- [Assignment]:
Your output should be an exact copy of the records, with no pictures in it.

- [Given entries]:
※

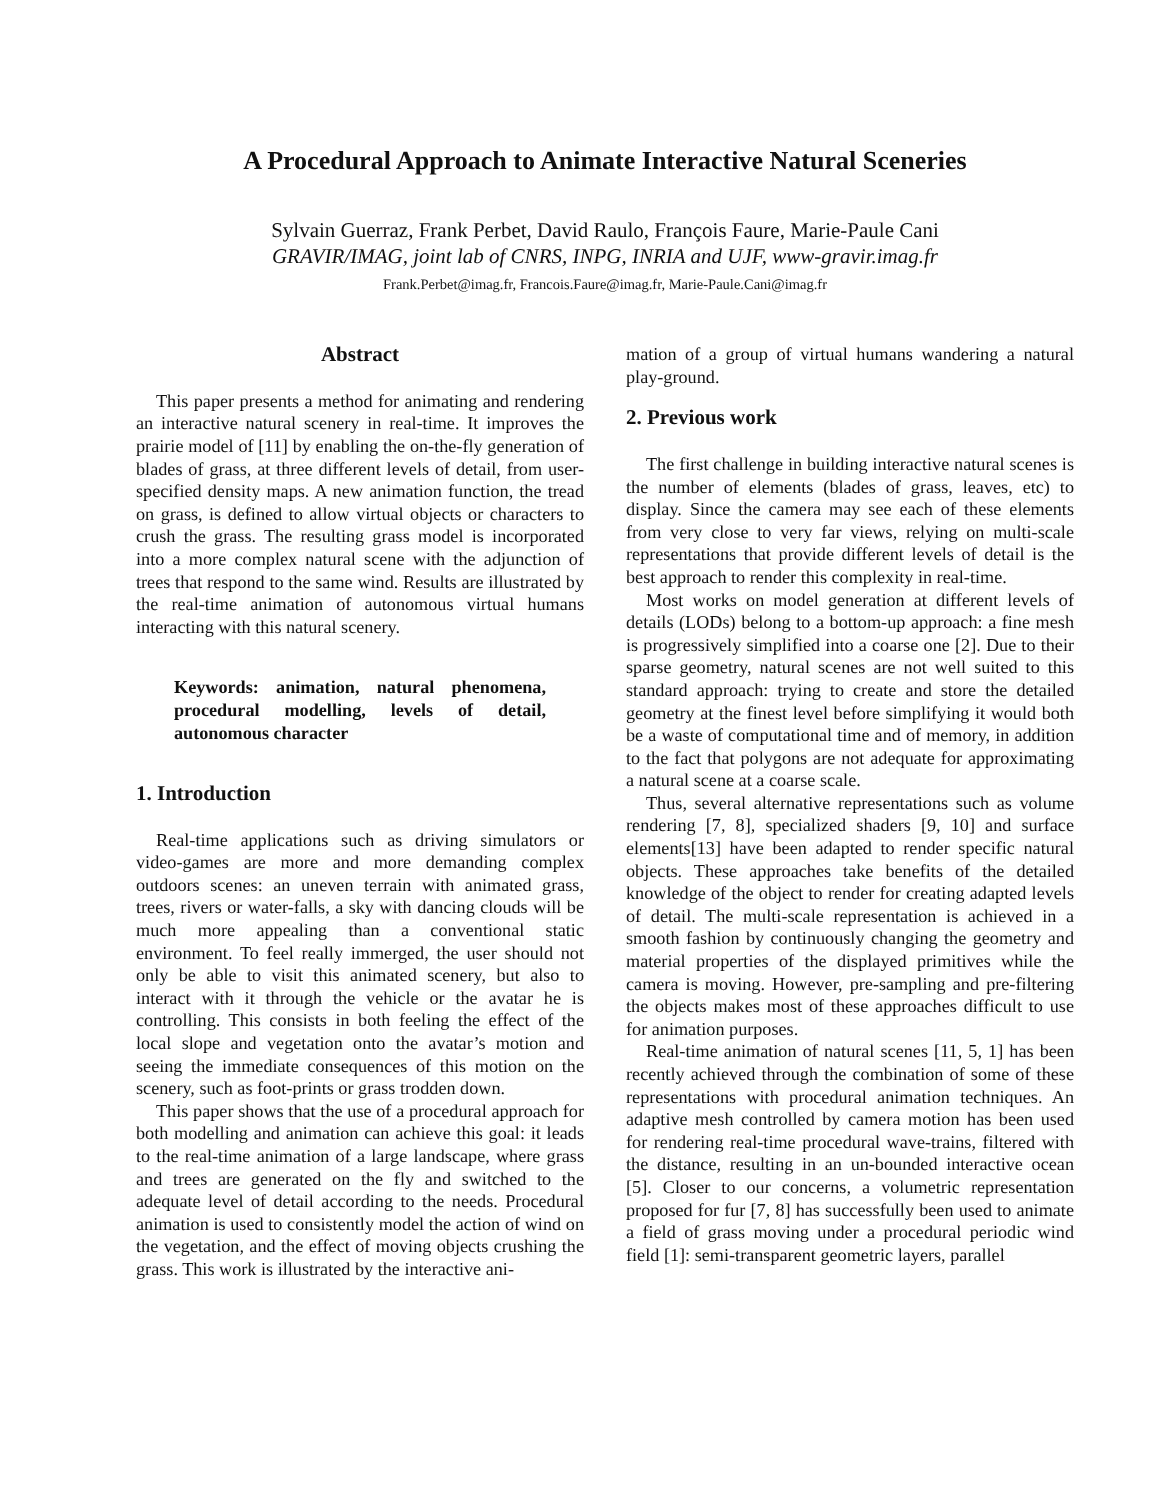A Procedural Approach to Animate Interactive Natural Sceneries
Sylvain Guerraz, Frank Perbet, David Raulo, François Faure, Marie-Paule Cani
GRAVIR/IMAG, joint lab of CNRS, INPG, INRIA and UJF, www-gravir.imag.fr
Frank.Perbet@imag.fr, Francois.Faure@imag.fr, Marie-Paule.Cani@imag.fr
Abstract
This paper presents a method for animating and rendering an interactive natural scenery in real-time. It improves the prairie model of [11] by enabling the on-the-fly generation of blades of grass, at three different levels of detail, from user-specified density maps. A new animation function, the tread on grass, is defined to allow virtual objects or characters to crush the grass. The resulting grass model is incorporated into a more complex natural scene with the adjunction of trees that respond to the same wind. Results are illustrated by the real-time animation of autonomous virtual humans interacting with this natural scenery.
Keywords: animation, natural phenomena, procedural modelling, levels of detail, autonomous character
1. Introduction
Real-time applications such as driving simulators or video-games are more and more demanding complex outdoors scenes: an uneven terrain with animated grass, trees, rivers or water-falls, a sky with dancing clouds will be much more appealing than a conventional static environment. To feel really immerged, the user should not only be able to visit this animated scenery, but also to interact with it through the vehicle or the avatar he is controlling. This consists in both feeling the effect of the local slope and vegetation onto the avatar’s motion and seeing the immediate consequences of this motion on the scenery, such as foot-prints or grass trodden down.
This paper shows that the use of a procedural approach for both modelling and animation can achieve this goal: it leads to the real-time animation of a large landscape, where grass and trees are generated on the fly and switched to the adequate level of detail according to the needs. Procedural animation is used to consistently model the action of wind on the vegetation, and the effect of moving objects crushing the grass. This work is illustrated by the interactive ani-
mation of a group of virtual humans wandering a natural play-ground.
2. Previous work
The first challenge in building interactive natural scenes is the number of elements (blades of grass, leaves, etc) to display. Since the camera may see each of these elements from very close to very far views, relying on multi-scale representations that provide different levels of detail is the best approach to render this complexity in real-time.
Most works on model generation at different levels of details (LODs) belong to a bottom-up approach: a fine mesh is progressively simplified into a coarse one [2]. Due to their sparse geometry, natural scenes are not well suited to this standard approach: trying to create and store the detailed geometry at the finest level before simplifying it would both be a waste of computational time and of memory, in addition to the fact that polygons are not adequate for approximating a natural scene at a coarse scale.
Thus, several alternative representations such as volume rendering [7, 8], specialized shaders [9, 10] and surface elements[13] have been adapted to render specific natural objects. These approaches take benefits of the detailed knowledge of the object to render for creating adapted levels of detail. The multi-scale representation is achieved in a smooth fashion by continuously changing the geometry and material properties of the displayed primitives while the camera is moving. However, pre-sampling and pre-filtering the objects makes most of these approaches difficult to use for animation purposes.
Real-time animation of natural scenes [11, 5, 1] has been recently achieved through the combination of some of these representations with procedural animation techniques. An adaptive mesh controlled by camera motion has been used for rendering real-time procedural wave-trains, filtered with the distance, resulting in an un-bounded interactive ocean [5]. Closer to our concerns, a volumetric representation proposed for fur [7, 8] has successfully been used to animate a field of grass moving under a procedural periodic wind field [1]: semi-transparent geometric layers, parallel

※

- [Result]:
A Procedural Approach to Animate Interactive Natural Sceneries
Sylvain Guerraz, Frank Perbet, David Raulo, François Faure, Marie-Paule Cani
GRAVIR/IMAG, joint lab of CNRS, INPG, INRIA and UJF, www-gravir.imag.fr
Frank.Perbet@imag.fr, Francois.Faure@imag.fr, Marie-Paule.Cani@imag.fr
Abstract
This paper presents a method for animating and rendering an interactive natural scenery in real-time. It improves the prairie model of [11] by enabling the on-the-fly generation of blades of grass, at three different levels of detail, from user-specified density maps. A new animation function, the tread on grass, is defined to allow virtual objects or characters to crush the grass. The resulting grass model is incorporated into a more complex natural scene with the adjunction of trees that respond to the same wind. Results are illustrated by the real-time animation of autonomous virtual humans interacting with this natural scenery.
Keywords: animation, natural phenomena, procedural modelling, levels of detail, autonomous character
1. Introduction
Real-time applications such as driving simulators or video-games are more and more demanding complex outdoors scenes: an uneven terrain with animated grass, trees, rivers or water-falls, a sky with dancing clouds will be much more appealing than a conventional static environment. To feel really immerged, the user should not only be able to visit this animated scenery, but also to interact with it through the vehicle or the avatar he is controlling. This consists in both feeling the effect of the local slope and vegetation onto the avatar’s motion and seeing the immediate consequences of this motion on the scenery, such as foot-prints or grass trodden down.
This paper shows that the use of a procedural approach for both modelling and animation can achieve this goal: it leads to the real-time animation of a large landscape, where grass and trees are generated on the fly and switched to the adequate level of detail according to the needs. Procedural animation is used to consistently model the action of wind on the vegetation, and the effect of moving objects crushing the grass. This work is illustrated by the interactive ani-
mation of a group of virtual humans wandering a natural play-ground.
2. Previous work
The first challenge in building interactive natural scenes is the number of elements (blades of grass, leaves, etc) to display. Since the camera may see each of these elements from very close to very far views, relying on multi-scale representations that provide different levels of detail is the best approach to render this complexity in real-time.
Most works on model generation at different levels of details (LODs) belong to a bottom-up approach: a fine mesh is progressively simplified into a coarse one [2]. Due to their sparse geometry, natural scenes are not well suited to this standard approach: trying to create and store the detailed geometry at the finest level before simplifying it would both be a waste of computational time and of memory, in addition to the fact that polygons are not adequate for approximating a natural scene at a coarse scale.
Thus, several alternative representations such as volume rendering [7, 8], specialized shaders [9, 10] and surface elements[13] have been adapted to render specific natural objects. These approaches take benefits of the detailed knowledge of the object to render for creating adapted levels of detail. The multi-scale representation is achieved in a smooth fashion by continuously changing the geometry and material properties of the displayed primitives while the camera is moving. However, pre-sampling and pre-filtering the objects makes most of these approaches difficult to use for animation purposes.
Real-time animation of natural scenes [11, 5, 1] has been recently achieved through the combination of some of these representations with procedural animation techniques. An adaptive mesh controlled by camera motion has been used for rendering real-time procedural wave-trains, filtered with the distance, resulting in an un-bounded interactive ocean [5]. Closer to our concerns, a volumetric representation proposed for fur [7, 8] has successfully been used to animate a field of grass moving under a procedural periodic wind field [1]: semi-transparent geometric layers, parallel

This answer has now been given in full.